Artículo de opinión de Gabriel Trejo, licenciado en historia y experto universitario en criminología
Abonado como estoy al debate, y aun a sabiendas de los crueles embates que recibiré, creo obligado a dar mi punto de vista de un tema de candente actualidad: la disciplina, el honor y el amor a la patria que algunos utilizaban de forma artera.

Foto: Magazine SLV
Todo nace con una orden, legítima, del poder civil al militar, que poco acostumbrado a lidiar con aquello que no le sea ideológicamente afín, como cabra montaraz rebrinca y saca a relucir algo tan español como el honor de un militar, ese concepto construido en base a preceptos morales caducos y que tanto dolor han conllevado en forma de guerras civiles y asonadas militares.
Aclaremos algunas cuestiones; la Constitución española en su artículo 104, establece de forma clara que: las fuerzas y cuerpos de seguridad, y por tanto la guardia civil, “dependen del gobierno”, al que deben obediencia. La Ley orgánica de los derechos y deberes de la Guardia Civil, en su artículo 16 amplia la cuestión y dice: “Los miembros de la Guardia Civil deberán adecuar su actuación profesional a los principio de jerarquía, disciplina y subordinación” . Pero si no fuera suficiente, el propio Código de Conducta del Guardia Civil establece que su artículo 13 que : permanecerán “alejados del discurso político y del debate partidista”.

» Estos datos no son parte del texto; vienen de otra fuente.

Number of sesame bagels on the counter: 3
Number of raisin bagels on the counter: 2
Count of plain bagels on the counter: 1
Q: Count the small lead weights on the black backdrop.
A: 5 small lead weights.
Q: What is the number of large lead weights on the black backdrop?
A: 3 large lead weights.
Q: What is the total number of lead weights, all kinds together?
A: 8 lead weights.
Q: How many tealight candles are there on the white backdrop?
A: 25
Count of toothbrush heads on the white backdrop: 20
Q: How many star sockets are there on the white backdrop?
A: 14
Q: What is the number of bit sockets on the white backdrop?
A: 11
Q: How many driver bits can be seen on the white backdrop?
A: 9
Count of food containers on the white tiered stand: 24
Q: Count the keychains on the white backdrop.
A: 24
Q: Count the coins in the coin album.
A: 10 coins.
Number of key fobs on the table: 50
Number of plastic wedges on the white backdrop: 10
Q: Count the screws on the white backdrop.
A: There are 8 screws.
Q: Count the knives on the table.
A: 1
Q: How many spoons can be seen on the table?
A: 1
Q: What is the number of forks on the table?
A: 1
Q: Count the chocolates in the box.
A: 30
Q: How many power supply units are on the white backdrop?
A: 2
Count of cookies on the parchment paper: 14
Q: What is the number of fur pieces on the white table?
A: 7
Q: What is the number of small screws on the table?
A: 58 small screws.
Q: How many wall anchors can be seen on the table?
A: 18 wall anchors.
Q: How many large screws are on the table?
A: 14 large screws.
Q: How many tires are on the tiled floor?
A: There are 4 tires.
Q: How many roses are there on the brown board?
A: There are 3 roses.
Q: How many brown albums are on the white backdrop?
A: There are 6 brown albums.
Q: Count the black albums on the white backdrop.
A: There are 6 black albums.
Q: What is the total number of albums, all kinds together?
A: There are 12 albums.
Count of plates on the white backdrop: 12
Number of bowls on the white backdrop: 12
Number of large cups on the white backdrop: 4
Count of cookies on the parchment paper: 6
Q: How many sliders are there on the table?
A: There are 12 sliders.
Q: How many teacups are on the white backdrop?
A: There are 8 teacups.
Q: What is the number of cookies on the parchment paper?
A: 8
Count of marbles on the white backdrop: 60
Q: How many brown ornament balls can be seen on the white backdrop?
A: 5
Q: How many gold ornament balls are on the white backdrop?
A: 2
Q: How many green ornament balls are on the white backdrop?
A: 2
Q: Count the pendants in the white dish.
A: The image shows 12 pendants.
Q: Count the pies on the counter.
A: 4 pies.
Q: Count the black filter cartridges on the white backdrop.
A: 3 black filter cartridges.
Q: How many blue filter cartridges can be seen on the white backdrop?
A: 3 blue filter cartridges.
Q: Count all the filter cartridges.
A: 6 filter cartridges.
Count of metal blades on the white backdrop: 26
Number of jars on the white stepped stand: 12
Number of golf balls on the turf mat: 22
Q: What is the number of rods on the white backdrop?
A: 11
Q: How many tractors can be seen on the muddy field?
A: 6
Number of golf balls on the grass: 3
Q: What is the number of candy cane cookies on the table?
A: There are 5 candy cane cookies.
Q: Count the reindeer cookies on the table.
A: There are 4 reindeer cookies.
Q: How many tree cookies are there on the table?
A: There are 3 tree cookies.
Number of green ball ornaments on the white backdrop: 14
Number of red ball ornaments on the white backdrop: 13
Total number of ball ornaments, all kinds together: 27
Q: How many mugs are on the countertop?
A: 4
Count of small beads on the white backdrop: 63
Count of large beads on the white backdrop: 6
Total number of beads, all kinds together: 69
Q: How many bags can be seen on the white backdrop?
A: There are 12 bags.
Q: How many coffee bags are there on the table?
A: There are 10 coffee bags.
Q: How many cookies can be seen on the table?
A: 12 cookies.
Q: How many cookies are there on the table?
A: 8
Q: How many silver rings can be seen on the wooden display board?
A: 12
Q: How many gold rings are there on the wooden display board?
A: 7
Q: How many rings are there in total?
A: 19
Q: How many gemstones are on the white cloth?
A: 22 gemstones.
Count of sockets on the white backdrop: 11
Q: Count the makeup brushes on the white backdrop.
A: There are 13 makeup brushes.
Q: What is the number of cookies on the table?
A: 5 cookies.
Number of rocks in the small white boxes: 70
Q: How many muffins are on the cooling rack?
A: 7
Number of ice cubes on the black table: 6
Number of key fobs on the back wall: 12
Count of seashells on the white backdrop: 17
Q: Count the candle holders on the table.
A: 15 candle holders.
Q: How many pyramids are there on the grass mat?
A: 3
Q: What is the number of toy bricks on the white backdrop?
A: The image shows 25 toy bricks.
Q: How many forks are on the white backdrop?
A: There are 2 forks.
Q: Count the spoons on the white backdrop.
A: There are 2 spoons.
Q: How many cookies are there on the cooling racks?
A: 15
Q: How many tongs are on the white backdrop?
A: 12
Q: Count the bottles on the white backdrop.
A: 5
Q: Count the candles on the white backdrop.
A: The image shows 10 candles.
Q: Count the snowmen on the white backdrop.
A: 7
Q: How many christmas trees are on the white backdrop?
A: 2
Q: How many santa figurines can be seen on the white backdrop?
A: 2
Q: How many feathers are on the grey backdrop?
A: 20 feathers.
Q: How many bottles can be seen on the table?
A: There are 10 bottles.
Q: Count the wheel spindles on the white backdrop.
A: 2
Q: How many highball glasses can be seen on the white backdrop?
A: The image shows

Por tanto, que un General apele al honor del cuerpo para desobedecer abiertamente a un superior y transgredir de forma clara el código de conducta, para mí, aún sabiendas de los aplausos con sabor rancio que ha cosechado, me parece cuando menos reprochable. Quisiera saber yo el fuerte “crujido” que dicho general aplicaría a cualquier subordinado suyo que se atreviera a la mitad de lo que él ha desobedecido. Se le debe recordar al general que los guardias civiles tienen derecho a la libertad de expresión, y así lo reconoce la Sala de lo Militar de dicho tribunal , pero ese derecho no es absoluto; “sino dentro de los límites que marca el régimen disciplinario”, y la falta de imparcialidad, la desobediencia abierta, el fomentar el debate partidista en un soldado debería haber conllevado consecuencias, y así evitamos la sensación de impunidad. No se trata de no tener ideas propias en política, pero mientras se vista el uniforme y se invoque la condición militar, no se debe favorecer ni provocar ningún debate político. Si se quiere participar en política que haga como los generales que se afilian a vox y se presentan en listas. Lo demás sobra “mi general”.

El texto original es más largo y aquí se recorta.